Research has shown that nearly 60% of us would consider taking on a contract role.
Contracting comes with a number of benefits, including: higher rate of pay (in some instances as much as double as a permament role), greater flexibility, increased variety in duties and greater opportunity for career advancement.
Contracting has traditionally been associated with the IT industry, however in the last 5 years it is becoming more common across other industries, particularly Construction and Engineering.
If you are thinking of moving from a permanent to a contract position or are looking for your next contract role, our tips will ensure you have a first rate CV.
Think like a recruiter
Write your CV for the reader and not for yourself. Recruiters or hiring managers need to be able to pick out key pieces of information fairly quickly as they often receive upwards to 50-60 CV’s per advert and don’t have the time to hunt through a CV for information.
You might think your CV will stand out more if it is put together in a stylised format, with images and stylish colourful text. It will stand out but for all the wrong reasons. It makes it difficult for the hiring manager to read and will lead to your CV been pushed to the bottom of the pile. Sticking to a formal CV format is perfectly acceptable.
Simplicity is the key
Many companies and agencies use software that allows them to upload CV’s straight into their database.

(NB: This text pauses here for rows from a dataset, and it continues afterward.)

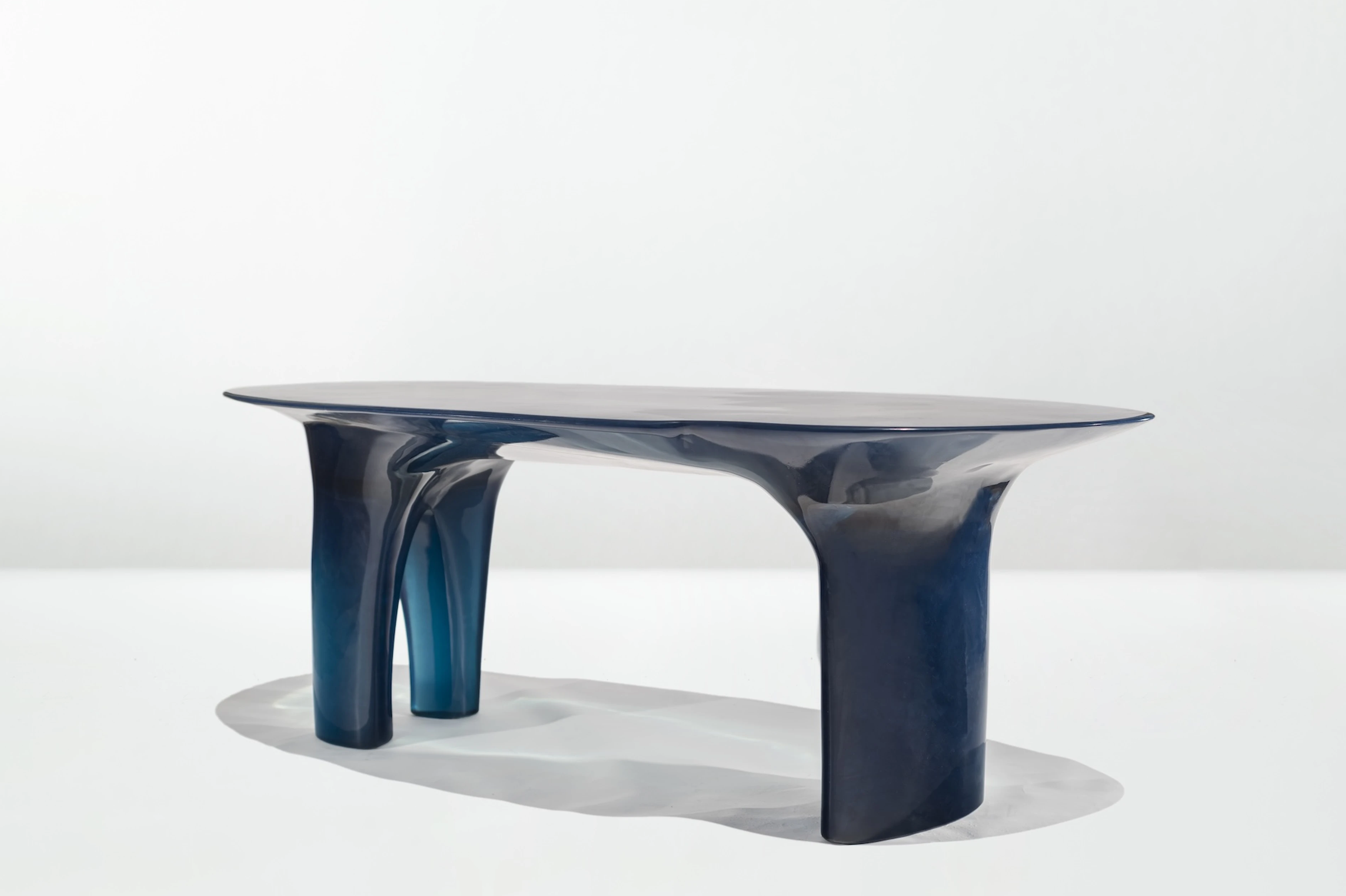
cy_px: 447
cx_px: 685
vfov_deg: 26.5
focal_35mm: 51
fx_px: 1907
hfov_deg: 38.9
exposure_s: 1/100
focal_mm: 50
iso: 100
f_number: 6.3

This saves time for the recruiter as they don’t have to manually enter each candidate’s details.
But as with most technologies, they have their drawbacks. Something as simple as formatting a CV using text boxes can stop it from pulling this data out. It recognises text boxes as an image and not data, so valuable details could be missed.
Anything that stops your CV from being processed is a barrier to you getting an interview. So the best rule is to stick to a simple word format.
Sell, sell, sell..
Sell yourself from the off. At the top of the CV include a strong ‘Personal Statement’ that highlights the wealth of experience you have and key personal skills that are related to examples.
Keep it short and to the point, a maximum of 150 words is recommended. This is between 6-8 lines, which is sufficient enough to engage the reader to find out more about you.
Avoid vague and over-used statements such as “a team player”. What does that really mean? Phrasing it as “confident in contributing ideas to team discussions” sounds more impressive.
Content is king
When you apply for permanent roles we are often told it is our past work history that matters most. With contracting roles what matters most is that you are able to demonstrate that you have the skills that match the role requirements. This is often referred to as a “skills based CV”.
Instead of listing your work history in chronological order, list the roles that you have had in order of priority that match the key requirements of the role you are applying for. For instance, if you are going for an Engineering job and the role requires you have had previous experience in Waste Management. List the details of previous roles (starting with the most recent) where you have had to use this.
This way the recruiter or hiring manager can quickly see that you have the relevant skills and experience that matches what they are looking for and it gives you as a candidate a greater chance of getting picked for an interview.